その姿を嬉しそうに見た母さんは踵を返す。
『皆さん、どうぞこちらへ。仮宿に出来る程度の場所は用意しています。』
「ありがとうございます。母さん。」
『......折角お友達がうちに来てくれたのに、カ〇ピスは出せませんね。』
「それって僕の記憶から読み取ったやつですよね......まぁ久しぶりに飲みたい気もしますけど。」
並んで歩いていると母さんが冗談を言ってくる。
多分小学生くらいの頃の記憶から引っ張ってきたネタだろうけど......母さんがそんな茶目っ気を出すなんて......結構喜んでテンション上がってくれているってことかな?
そのまま暫く母さんの案内に着いて行くと、俺にとっては懐かしい川の近くの洞窟まで来た。
ここも俺がいた頃と全く変わっていないようだが、木で作ったテーブルや椅子が増えているな......。

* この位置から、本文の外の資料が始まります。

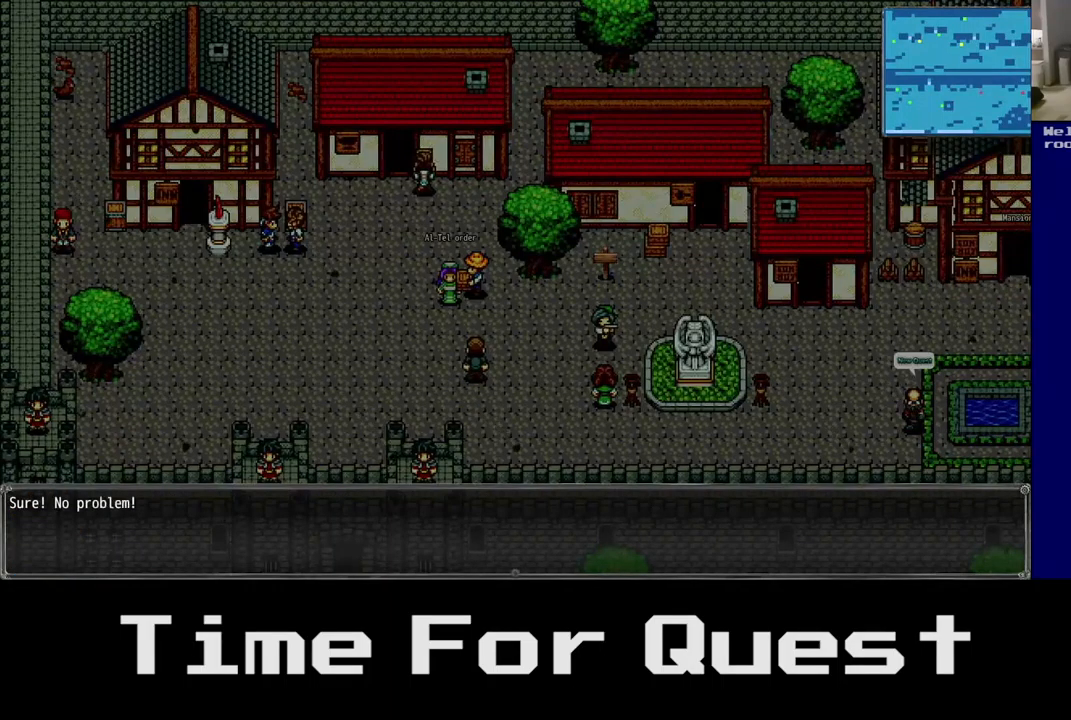
{"buttons": [], "left_stick": "center", "right_stick": "center", "events": [[333, "A", "down"], [467, "A", "up"]]}
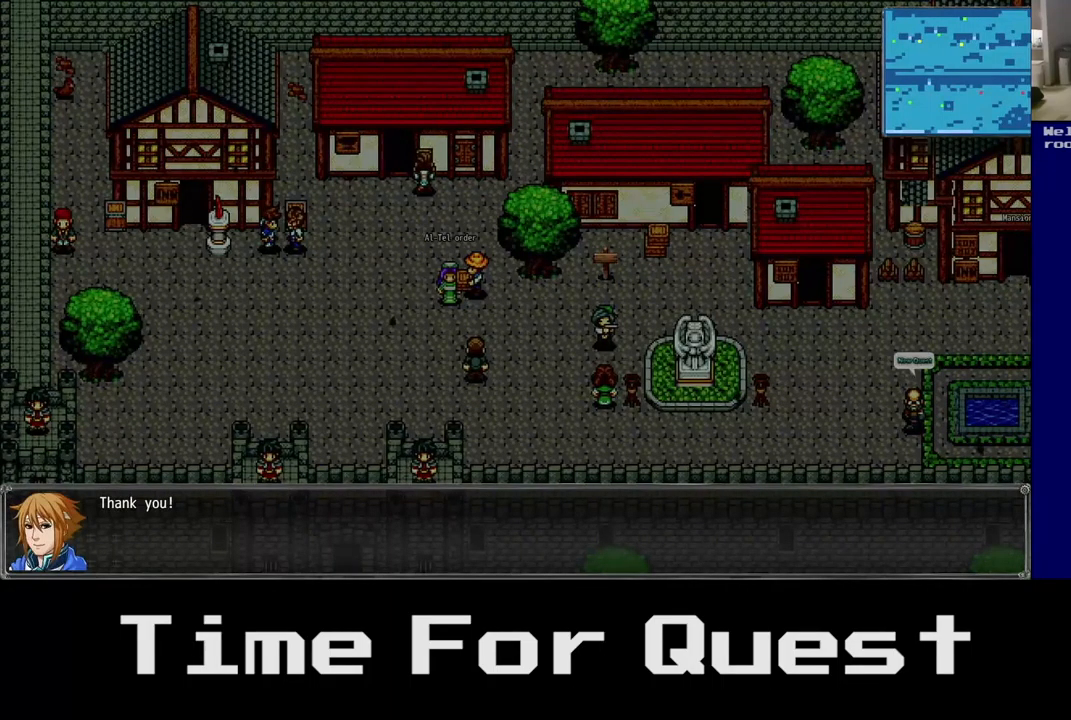
{"buttons": ["A"], "left_stick": "center", "right_stick": "center", "events": [[417, "A", "down"]]}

母さんが作ったのだろうけど......どうやって作ったのだろうか?
『適当に座ってください。お茶を用意しますね。』
そう言って洞窟に母さんは向かう。
「手伝います。」
俺が母さんに続こうとするが座って待っていなさいと俺の事を制される。
「本当に母親なんじゃな。」
ナレアさんが洞窟に消えていった母さんの後ろ姿を見送った後ぽつりと呟いた。
「うん......想像していたよりもずっとお母さんって感じだったよ。」
「あぁ、驚いた。」
「それに、セレウス様に会ってから神域の重圧が軽くなった気がするよ。」
「言われてみれば確かにそうだな。」
「何か強化魔法を掛けてくれたのかもしれぬのう。」
「なるほど......適切な強さで強化してくれたってことかな?」
皆が母さんに対する感想を言っているが......なんか夏休みとか誕生日会を思い出すな......。
「それにしても静かな森だな。」
レギさんが辺りを見渡しながら言う。
「そうだね......生き物の気配が全然感じられないって言うか。自然は凄い豊かなのに不思議な感じ。」
『この神域には私の魔力が満ちていますので。普通の生物は生きていくのは難しいのですよ。勿論全くいないと言う訳ではありません。魚や鳥なんかはいますよ。』
母さんがお盆を片手......ではなく尻尾に乗せて戻ってくる。
尻尾の毛まで強化しているんだろうな......。
母さんが持ってきたお盆を受け取り、皆の前にお茶を置く。
『それではケイ、話を聞かせてもらえますか?』
話したいことは沢山ある。
それに聞きたいことも。
でもまずは順番に。
神域を出てすぐ、グルフとの出会いから話していこう。